Cad Technician / Engineering Systems Controller

About MeiraGTx

MeiraGTx is a clinical-stage gene therapy company focused on developing potentially curative treatments for patients living with serious diseases. We currently have six programs in clinical development including three ocular indications, a salivary gland condition, and a Parkinson’s disease program. Our initial focus on diseases of the eye, salivary gland and central nervous system is based on the significant unmet medical need coupled with the high potential gene therapy has to provide meaningful clinical benefit in these areas. With headquarters in New York and London, our global footprint provides us the opportunity to partner with leading institutions around the world, allowing us to deepen our understanding of diseases and their progression.

Our team was built with deep expertise in gene therapy development, allowing us to efficiently advance our programs from preclinical to clinical development. Our core capabilities in viral vector design and optimization and gene therapy manufacturing give us a differentiated approach to developing gene therapies. Additionally, we are developing proprietary technology to potentially enable innovative gene therapy treatments whose expression can be turned on and off with an easily administered small molecule. We believe temporal control of gene therapy products has the potential to transform the gene therapy landscape.

Our state-of-the-art manufacturing facility, completed in early 2018, was designed to meet global regulatory requirements, including the current good manufacturing practices (cGMP) required by the Medicines and Healthcare products Regulatory Agency (MHRA) in the UK and the U.S. Food and Drug Administration (FDA). The 29,000-square foot facility has the flexibility and capacity to produce sufficient product for all our clinical trials and will scale to commercial capacity.

Purpose of Job

Act as the Cad Technician and Engineering System Controller for MeiraGTx Shannon, ensuring that site drawings, engineering specifications are maintained  appropriately according to relevant procedures.

Support Project activities to update and maintain engineering drawings and documents as required.

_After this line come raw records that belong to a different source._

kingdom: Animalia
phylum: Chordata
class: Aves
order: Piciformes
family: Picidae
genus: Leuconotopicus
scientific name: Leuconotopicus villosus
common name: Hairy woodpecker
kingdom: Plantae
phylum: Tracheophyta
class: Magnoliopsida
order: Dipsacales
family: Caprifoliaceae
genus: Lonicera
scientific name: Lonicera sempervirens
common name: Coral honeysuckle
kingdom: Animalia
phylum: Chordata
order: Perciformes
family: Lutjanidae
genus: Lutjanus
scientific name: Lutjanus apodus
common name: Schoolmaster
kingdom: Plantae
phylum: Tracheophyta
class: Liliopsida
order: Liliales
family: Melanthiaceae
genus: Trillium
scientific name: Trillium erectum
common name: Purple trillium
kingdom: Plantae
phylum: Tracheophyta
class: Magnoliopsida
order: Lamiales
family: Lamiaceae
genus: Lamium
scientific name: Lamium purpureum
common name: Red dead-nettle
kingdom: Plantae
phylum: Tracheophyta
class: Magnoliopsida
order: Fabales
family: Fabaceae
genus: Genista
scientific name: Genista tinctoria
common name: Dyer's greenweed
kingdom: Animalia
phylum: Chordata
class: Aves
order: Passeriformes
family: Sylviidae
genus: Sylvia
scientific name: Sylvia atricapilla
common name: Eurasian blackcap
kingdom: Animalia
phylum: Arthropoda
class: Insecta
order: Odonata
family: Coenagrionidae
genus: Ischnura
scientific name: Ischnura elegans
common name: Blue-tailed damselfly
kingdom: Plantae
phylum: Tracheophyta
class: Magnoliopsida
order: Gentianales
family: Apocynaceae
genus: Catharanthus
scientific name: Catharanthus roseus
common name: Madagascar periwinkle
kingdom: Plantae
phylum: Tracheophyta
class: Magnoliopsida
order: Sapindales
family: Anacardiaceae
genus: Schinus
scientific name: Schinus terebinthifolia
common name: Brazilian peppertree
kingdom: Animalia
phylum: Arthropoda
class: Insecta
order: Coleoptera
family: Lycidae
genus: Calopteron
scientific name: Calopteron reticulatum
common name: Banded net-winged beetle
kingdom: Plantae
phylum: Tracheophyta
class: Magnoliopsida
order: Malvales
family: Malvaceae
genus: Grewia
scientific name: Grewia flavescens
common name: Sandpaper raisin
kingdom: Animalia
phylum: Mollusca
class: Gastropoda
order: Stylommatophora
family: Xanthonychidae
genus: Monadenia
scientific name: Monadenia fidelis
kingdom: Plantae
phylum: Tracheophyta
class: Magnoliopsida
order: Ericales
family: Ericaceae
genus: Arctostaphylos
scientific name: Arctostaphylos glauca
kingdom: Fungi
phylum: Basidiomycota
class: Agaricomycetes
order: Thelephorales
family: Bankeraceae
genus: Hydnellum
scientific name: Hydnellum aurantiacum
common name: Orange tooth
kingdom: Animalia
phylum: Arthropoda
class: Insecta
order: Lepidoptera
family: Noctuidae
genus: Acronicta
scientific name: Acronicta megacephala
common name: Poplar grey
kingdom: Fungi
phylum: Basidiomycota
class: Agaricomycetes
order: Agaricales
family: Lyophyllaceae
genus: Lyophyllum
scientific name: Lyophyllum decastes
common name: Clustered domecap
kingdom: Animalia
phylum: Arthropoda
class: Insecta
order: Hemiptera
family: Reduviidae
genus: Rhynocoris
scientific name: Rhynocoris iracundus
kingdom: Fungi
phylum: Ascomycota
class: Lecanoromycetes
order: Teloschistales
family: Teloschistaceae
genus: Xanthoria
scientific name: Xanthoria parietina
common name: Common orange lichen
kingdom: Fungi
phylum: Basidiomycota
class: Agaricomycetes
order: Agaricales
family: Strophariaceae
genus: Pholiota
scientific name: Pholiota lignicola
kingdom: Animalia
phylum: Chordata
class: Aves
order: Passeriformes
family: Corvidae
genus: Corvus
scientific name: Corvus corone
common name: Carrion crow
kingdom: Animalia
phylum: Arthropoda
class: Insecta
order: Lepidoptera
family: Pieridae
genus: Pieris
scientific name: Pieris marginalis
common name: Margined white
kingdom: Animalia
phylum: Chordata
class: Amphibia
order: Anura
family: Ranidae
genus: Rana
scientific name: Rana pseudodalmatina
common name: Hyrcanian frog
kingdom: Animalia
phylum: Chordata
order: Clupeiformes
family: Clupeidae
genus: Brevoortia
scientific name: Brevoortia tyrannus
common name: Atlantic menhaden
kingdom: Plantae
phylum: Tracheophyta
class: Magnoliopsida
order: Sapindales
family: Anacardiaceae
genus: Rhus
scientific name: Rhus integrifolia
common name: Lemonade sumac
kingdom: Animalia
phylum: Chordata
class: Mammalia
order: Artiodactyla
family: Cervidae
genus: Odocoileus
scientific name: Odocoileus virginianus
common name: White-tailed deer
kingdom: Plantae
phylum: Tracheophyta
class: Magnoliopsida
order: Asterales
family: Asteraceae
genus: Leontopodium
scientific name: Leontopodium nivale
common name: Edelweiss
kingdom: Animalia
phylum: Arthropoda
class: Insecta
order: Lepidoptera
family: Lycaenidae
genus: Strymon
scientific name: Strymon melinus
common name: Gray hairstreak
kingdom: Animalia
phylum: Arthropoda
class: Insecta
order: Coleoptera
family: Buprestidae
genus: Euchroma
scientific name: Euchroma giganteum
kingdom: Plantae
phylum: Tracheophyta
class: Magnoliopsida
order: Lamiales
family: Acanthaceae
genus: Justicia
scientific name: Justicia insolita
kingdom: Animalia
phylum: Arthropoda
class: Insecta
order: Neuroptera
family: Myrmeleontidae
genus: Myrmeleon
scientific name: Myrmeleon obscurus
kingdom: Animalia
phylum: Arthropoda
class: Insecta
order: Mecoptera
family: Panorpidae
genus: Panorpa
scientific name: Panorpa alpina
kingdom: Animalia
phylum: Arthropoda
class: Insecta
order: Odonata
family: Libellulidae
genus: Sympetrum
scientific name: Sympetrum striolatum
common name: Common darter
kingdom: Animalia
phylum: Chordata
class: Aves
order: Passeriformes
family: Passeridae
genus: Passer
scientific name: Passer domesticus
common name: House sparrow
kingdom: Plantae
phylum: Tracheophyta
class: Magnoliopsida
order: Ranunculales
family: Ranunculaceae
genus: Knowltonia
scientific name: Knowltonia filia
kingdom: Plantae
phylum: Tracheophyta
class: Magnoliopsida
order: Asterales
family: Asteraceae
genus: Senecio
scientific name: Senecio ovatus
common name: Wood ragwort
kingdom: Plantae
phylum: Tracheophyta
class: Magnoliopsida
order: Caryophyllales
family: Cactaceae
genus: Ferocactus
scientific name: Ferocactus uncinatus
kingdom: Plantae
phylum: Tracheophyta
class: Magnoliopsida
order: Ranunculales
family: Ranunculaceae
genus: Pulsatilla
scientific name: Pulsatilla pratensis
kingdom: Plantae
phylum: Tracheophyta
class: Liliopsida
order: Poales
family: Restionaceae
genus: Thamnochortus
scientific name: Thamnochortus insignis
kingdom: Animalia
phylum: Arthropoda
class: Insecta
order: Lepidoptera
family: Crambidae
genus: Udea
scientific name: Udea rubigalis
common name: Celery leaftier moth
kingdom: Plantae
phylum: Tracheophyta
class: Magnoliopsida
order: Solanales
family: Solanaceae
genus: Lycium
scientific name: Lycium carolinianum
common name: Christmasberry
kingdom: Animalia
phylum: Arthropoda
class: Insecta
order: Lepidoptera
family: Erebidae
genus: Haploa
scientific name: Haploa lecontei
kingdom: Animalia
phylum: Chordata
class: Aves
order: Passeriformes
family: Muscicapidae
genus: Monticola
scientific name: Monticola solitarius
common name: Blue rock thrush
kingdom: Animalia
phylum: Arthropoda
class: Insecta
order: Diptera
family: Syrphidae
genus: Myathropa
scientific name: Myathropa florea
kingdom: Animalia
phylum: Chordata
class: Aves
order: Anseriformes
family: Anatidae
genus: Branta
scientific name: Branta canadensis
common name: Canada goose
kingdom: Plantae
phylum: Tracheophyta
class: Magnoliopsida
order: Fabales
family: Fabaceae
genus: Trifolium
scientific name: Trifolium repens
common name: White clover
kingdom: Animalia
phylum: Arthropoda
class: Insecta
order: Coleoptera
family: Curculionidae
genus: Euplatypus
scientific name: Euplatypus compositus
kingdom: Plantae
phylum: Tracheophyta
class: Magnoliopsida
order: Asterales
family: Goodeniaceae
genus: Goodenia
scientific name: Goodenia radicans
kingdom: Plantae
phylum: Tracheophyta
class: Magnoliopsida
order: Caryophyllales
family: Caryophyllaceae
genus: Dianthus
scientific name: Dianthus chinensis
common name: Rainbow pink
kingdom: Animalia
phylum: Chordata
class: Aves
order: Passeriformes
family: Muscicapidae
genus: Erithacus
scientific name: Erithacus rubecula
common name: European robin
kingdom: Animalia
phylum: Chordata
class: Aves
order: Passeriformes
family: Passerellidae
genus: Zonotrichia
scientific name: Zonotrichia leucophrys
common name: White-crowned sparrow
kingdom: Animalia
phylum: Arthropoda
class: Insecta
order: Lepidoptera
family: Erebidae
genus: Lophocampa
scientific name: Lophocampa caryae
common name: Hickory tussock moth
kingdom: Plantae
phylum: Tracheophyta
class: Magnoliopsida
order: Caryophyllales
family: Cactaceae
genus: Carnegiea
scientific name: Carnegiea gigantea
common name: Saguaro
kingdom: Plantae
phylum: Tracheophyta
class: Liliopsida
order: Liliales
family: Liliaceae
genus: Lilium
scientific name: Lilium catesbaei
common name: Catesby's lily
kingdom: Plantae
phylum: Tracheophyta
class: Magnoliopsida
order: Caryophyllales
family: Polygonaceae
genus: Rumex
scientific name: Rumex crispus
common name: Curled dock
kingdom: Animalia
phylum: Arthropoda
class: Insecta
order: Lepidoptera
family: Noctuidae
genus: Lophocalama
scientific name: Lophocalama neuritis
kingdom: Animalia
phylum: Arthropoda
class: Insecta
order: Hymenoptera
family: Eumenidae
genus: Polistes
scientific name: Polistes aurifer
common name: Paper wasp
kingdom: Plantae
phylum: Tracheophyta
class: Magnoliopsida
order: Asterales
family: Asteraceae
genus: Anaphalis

Support the Engineering team in other Project and operational activities where requested.

Major Activities

  • Drawing Management: Update Engineering Drawings to the MeiraGTx drawing format once received from vendors and design consultants.
  • Developing a document control plan: Document receipt, filing, issuance and release procedures.
  • Document Control tasks including:
    • Tracking of both the receipt and issuance of all documents and reporting on the approval status, location of all Engineering documents at all-times.
    • Receiving all Engineering documents
    • Printing and issuing any electronic documents needed by the external consultants, Commissioning, project Teams.
  • Managing the approval process for all documents including:
    • Routing all Commissioning related documents for approval (e.g. DocuSign)
    • Managing the approval process by sending the document to agreed reviewers/ approvers according to the agreed approval matrix.
    • Managing and tracking the location/ person with whom each document sits at all times.
    • Reviewing all received documents for GDP including, ensuring all documents and files are clearly labelled and indexed and that this information is consistent with the MeiraGTx system numbering and naming system.
    • Ensuring all binders are complete with no empty or incomplete sections.
    • Ensuring all information is readable and neat with no damage, legibility issues.
  • Receiving and managing all electronic documents for GDP including:
    • Setting up and maintaining engineering library in electronic and hard file system as required.
    • Developing an electronic document control plan for the Engineering
    • Filing all MeiraGTx and external electronic documents in a neat and consistent manner
    • Logging/registration of all documents being printed, issued, received and stored.
    • Managing the electronic document control storage.
    • Managing the electronic approval process for all electronic documents
    • Reviewing all received electronic documents for GDP
  • Author and maintain procedural documents related to management of drawing and engineering documents
  • Support Periodic System Reviews as required of the drawing management system
  • Provide Key Performance Indicator Reports for departments as required.

Key Performance Indicators

  • The Drawing register is maintained up to date.
  • All users are appropriately trained and supported when accessing drawings and other engineering documents
  • Attend any required training as defined by line manager
  • Metrics Reports are accurate and provided in a contemporaneous manner as required

Key Job Competencies

  • Experience in working with and maintaining Drawings and other engineering documentation
  • Fully computer literate, proficient with standard software packages on an advanced level (such as Microsoft applications, specifically Excel, Word, Powerpoint) and adaptable to new software packages / web applications
  • Excellent interpersonal skills
  • Good organisational and time management skills and able to demonstrate flexibility and adaptability
  • Experience working with high volumes of documentation, electronic and paper
  • Good attention to detail for data entry tasks and understanding of Good Documentation Practices
  • Experience and knowledge of working in a regulated environment, specifically with regards to record retention

Job Responsibilities

  • No direct reports

Job Background

  • Minimum of 3 years experience working in a GxP environment
  • Knowledge of GEP and GMP in relation tp pharmaceutical projects
  • Profecient in using CAD Design software, Autodesk, Revit, BIM ect
  • Ability to read and translate blueprints and technical drawings.
  • Understanding of building design and mechanical processes.
  • Ability to work as part of a team and individually on projects.